When the Bible states that Mary was a virgin prior to Jesus' birth, it simply means that Mary never had a sexual experience with anyone before. ""Behold, the virgin shall be with child, and bear a Son, and they shall call His name Immanuel," which is translated, "God with us." Then Joseph, being aroused from sleep, did as the angel of the Lord commanded him and took to him his wife, and did not know her till she had brought forth her firstborn Son. And he called His name Jesus" (Matthew 1:23-25). I want you to focus on the phrase "did not know her." This is an older way of saying he was not intimate with her. He did not come to know her body and she did not come to know his body until after Jesus was born. So it wasn't until after Jesus was born that Mary experienced sex and thus was no longer a virgin. (She had several more children after Jesus. "Is this not the carpenter, the Son of Mary, and brother of James, Joses, Judas, and Simon? And are not His sisters here with us?" (Mark 6:3).
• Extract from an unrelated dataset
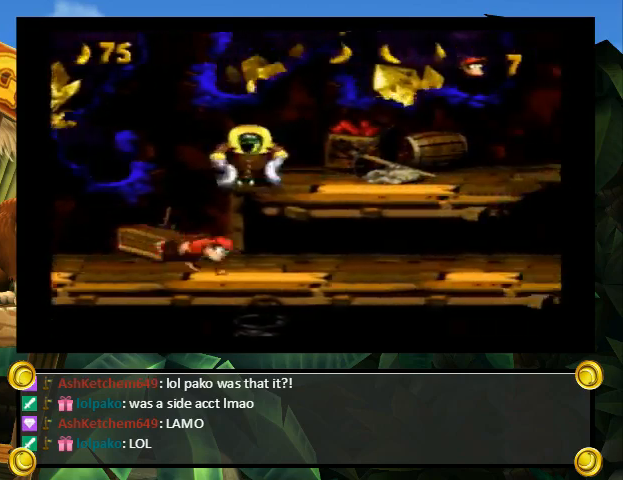
Gameplay with a controller (Nintendo layout); each line is a JSON object with the inputs held at the frame after it. "events" lists button and stick changes between this image and that frame as [ms after this image, input, new state], when the widget could be followed in between. Not read: L3 R3.
{"buttons": ["Y", "DPAD_UP", "DPAD_RIGHT"], "events": [[33, "B", "down"], [67, "B", "up"], [400, "Y", "up"], [467, "Y", "down"]]}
If we accept that coming to know a person, or being sexually intimate with a person, means they are no longer a virgin, then we don't eliminate homosexual acts from removing virginity. "And they called to Lot and said to him, "Where are the men who came to you tonight? Bring them out to us that we may know them carnally"" (Genesis 19:5). It also keeps sexual touching a part of a sexual experience. "Now concerning the things of which you wrote to me: It is good for a man not to touch a woman. Nevertheless, because of sexual immorality, let each man have his own wife, and let each woman have her own husband" (I Corinthians 7:1-2).

From a biblical viewpoint, the definitions of virginity which aim to soothe a person's self-pride mask the significance of Jesus' birth. The angel announced to Joseph that the virgin Mary was with child. It was a significant event which had never been seen before in the world. If only consensual sex took away virginity, then the virgin birth of Jesus would not be significant. Many women have been raped and ended up pregnant. Such would not be historically significant. If only vaginal intercourse took away virginity, then again it would not be significant. Many women have become pregnant because they were fooling around with a man and semen accidentally contacted the vagina. A man's penis doesn't necessarily have to be in the vagina to cause pregnancy and quite a number of women have become pregnant without ever experiencing vaginal intercourse. So calling Mary a virgin with child would not be an unusual event if that is what virginity meant. For the same reason, women have become pregnant with their hymen intact either through contact with semen or only partial penetration. Once again this would not be unusual.

But if we accept that virginity means inexperienced in all forms of sex with another person, then what happened with Mary becomes a true miracle and an event that never happened before or since.